Data excerpts:
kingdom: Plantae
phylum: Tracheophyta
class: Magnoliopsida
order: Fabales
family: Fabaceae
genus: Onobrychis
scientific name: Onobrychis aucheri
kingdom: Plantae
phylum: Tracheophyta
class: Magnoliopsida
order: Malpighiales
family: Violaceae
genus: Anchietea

* * *

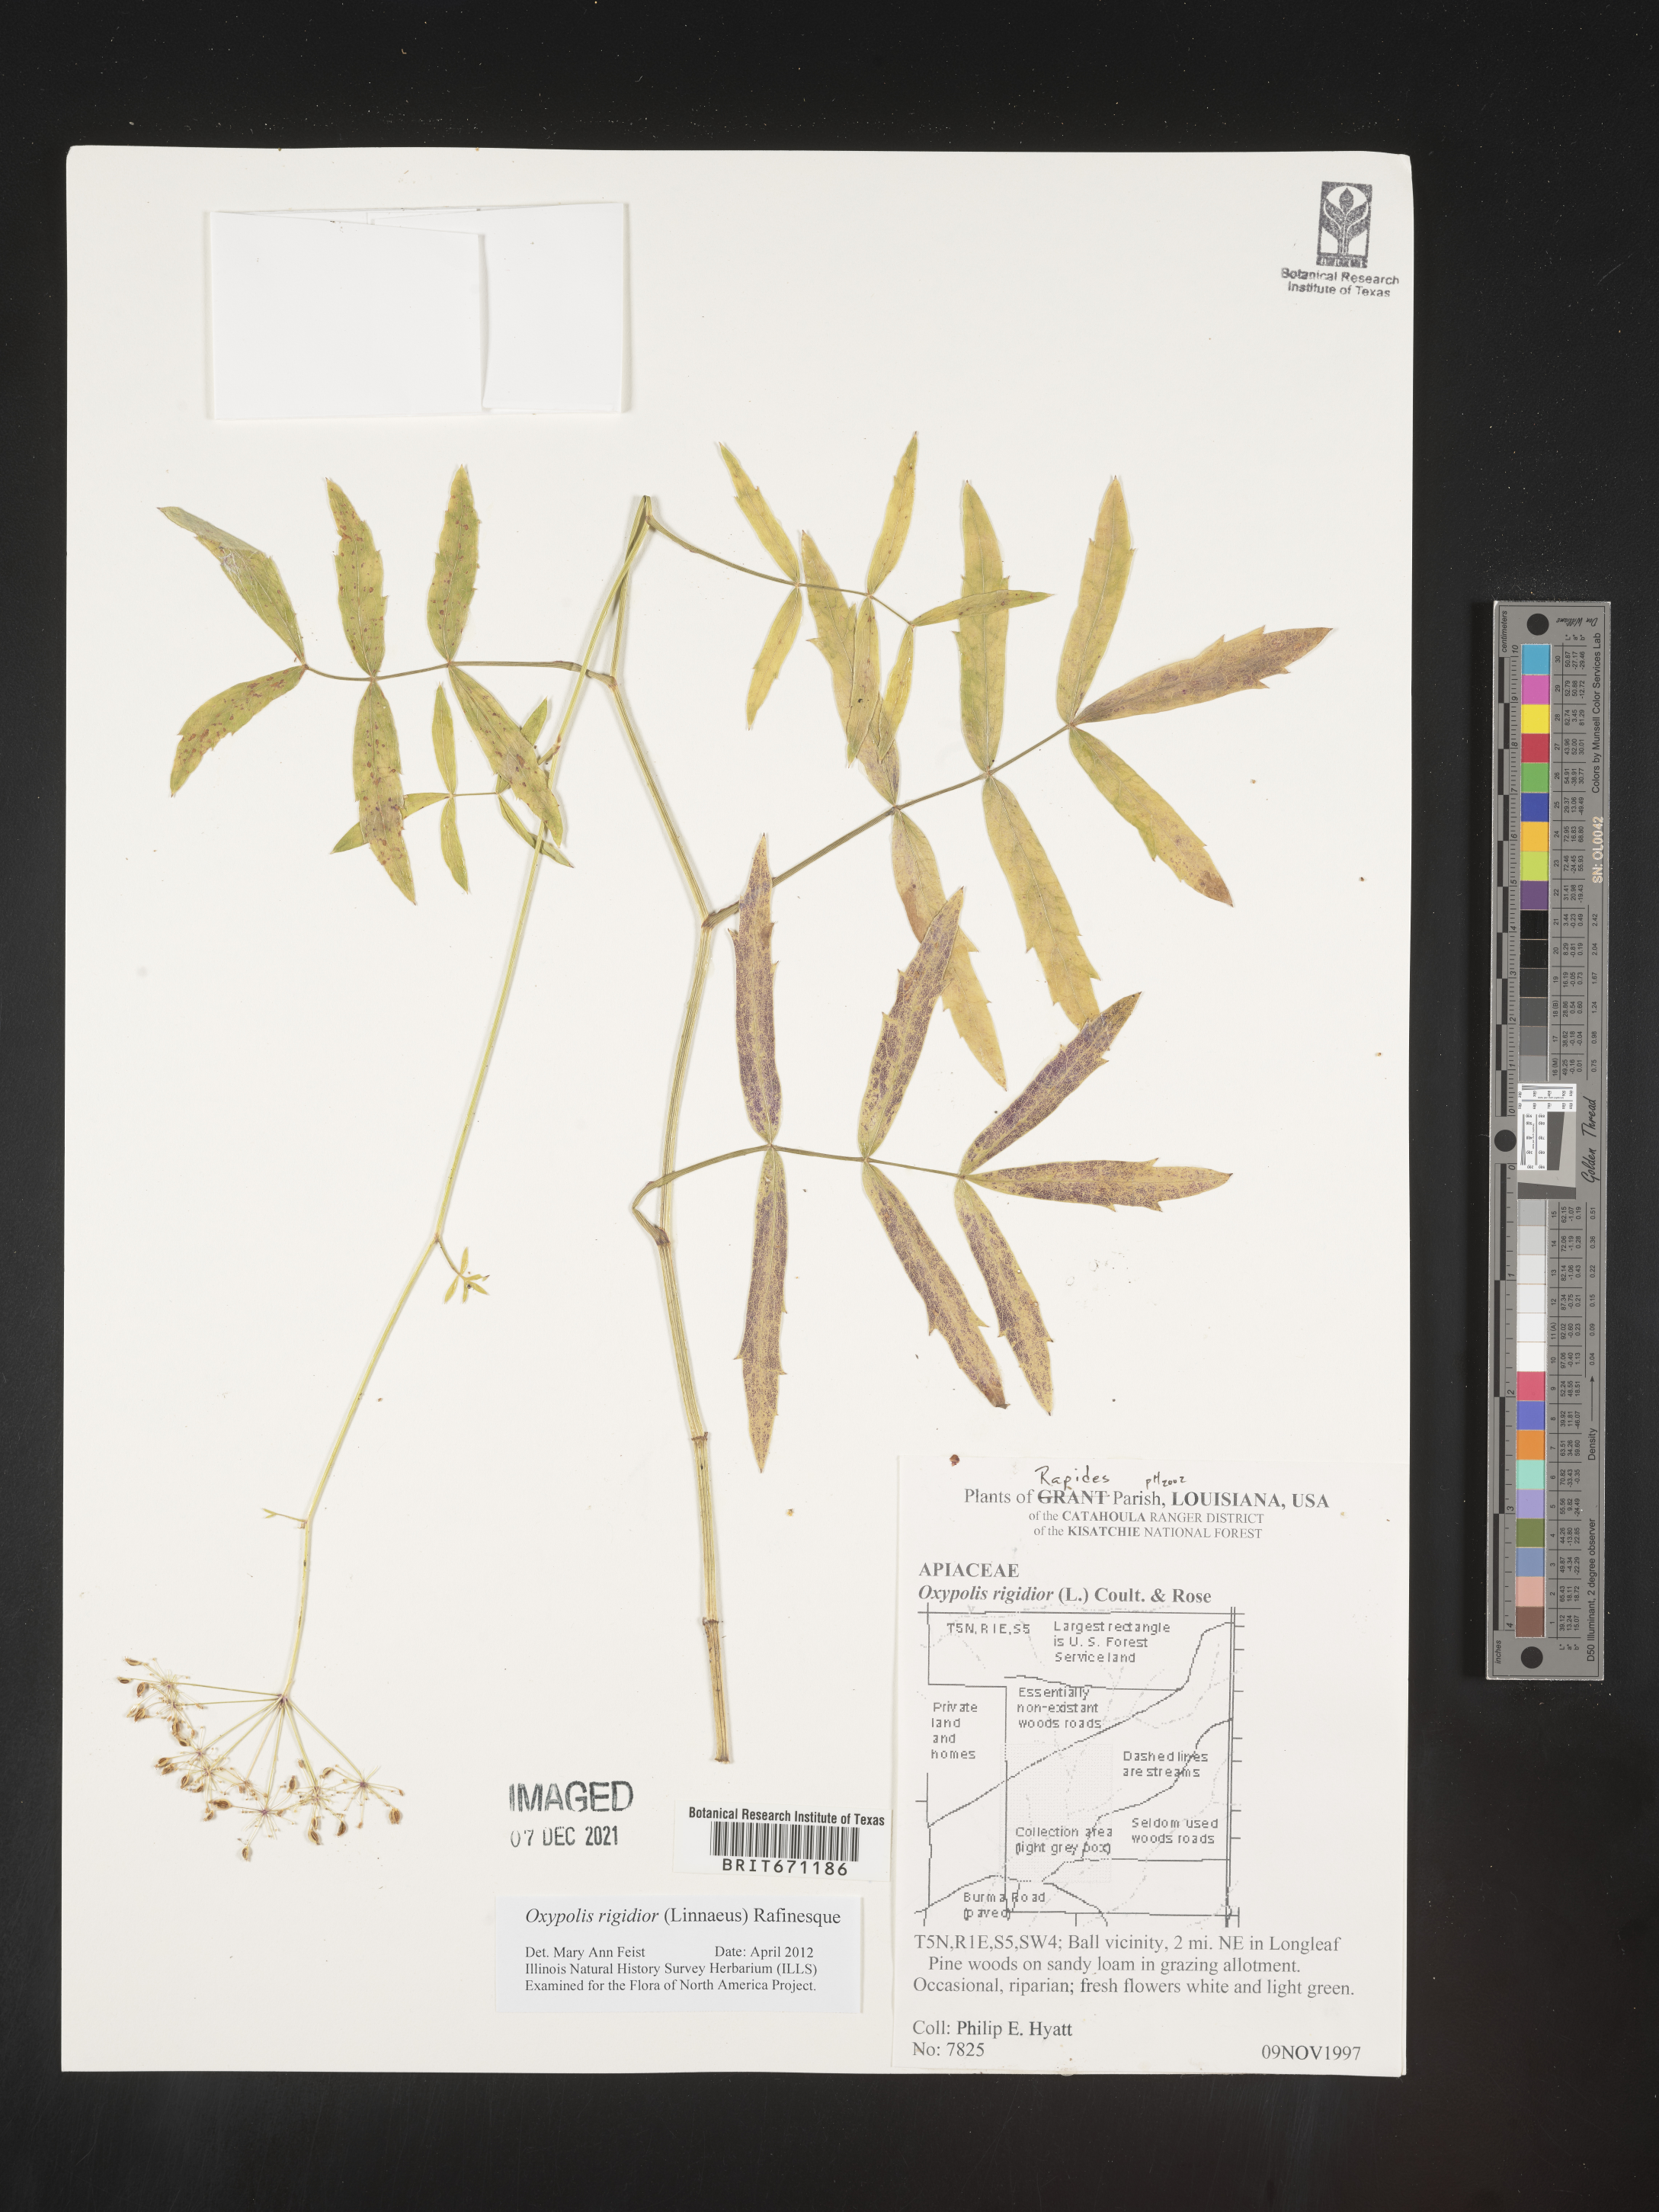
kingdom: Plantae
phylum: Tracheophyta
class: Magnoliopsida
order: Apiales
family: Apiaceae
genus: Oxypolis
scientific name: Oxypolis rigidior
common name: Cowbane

--

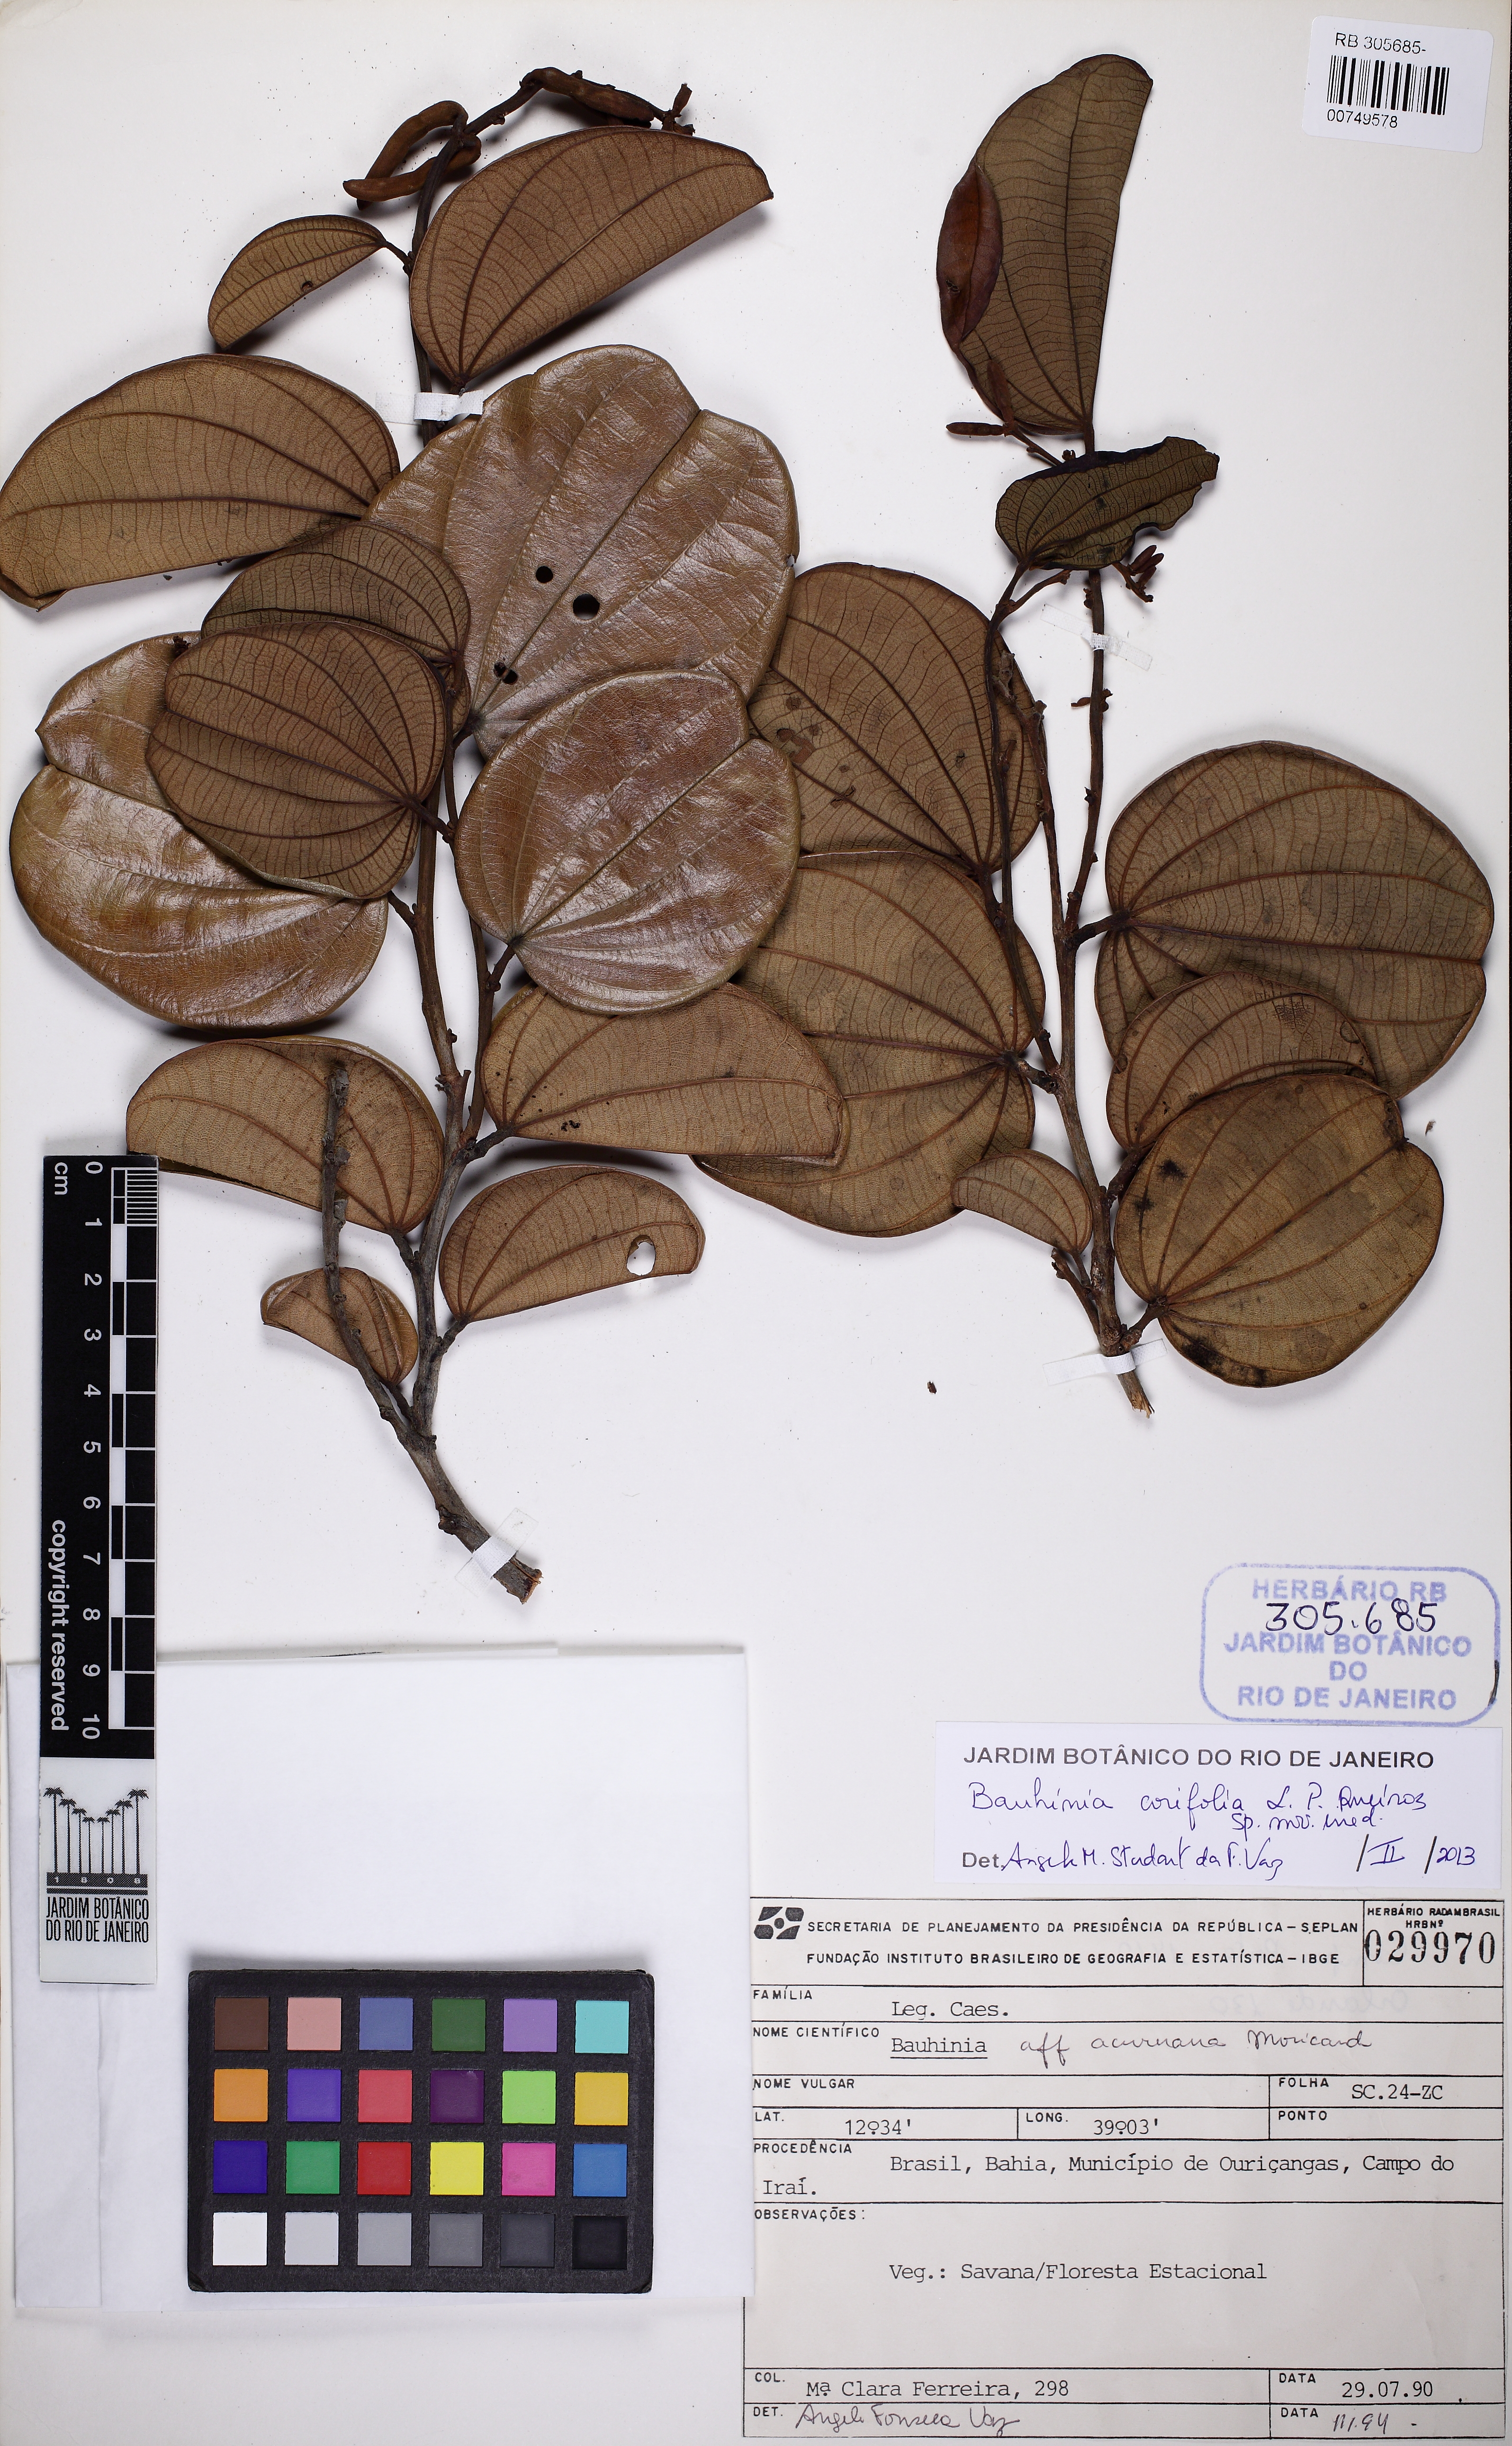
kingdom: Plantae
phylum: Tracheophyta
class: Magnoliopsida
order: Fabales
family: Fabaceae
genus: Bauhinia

**DIRECTIONS FOR THIS TASK:**
Count the lines in the records that contain the string "name". Reply with the number alone.

**SOLUTION TO THE PROBLEM:**
3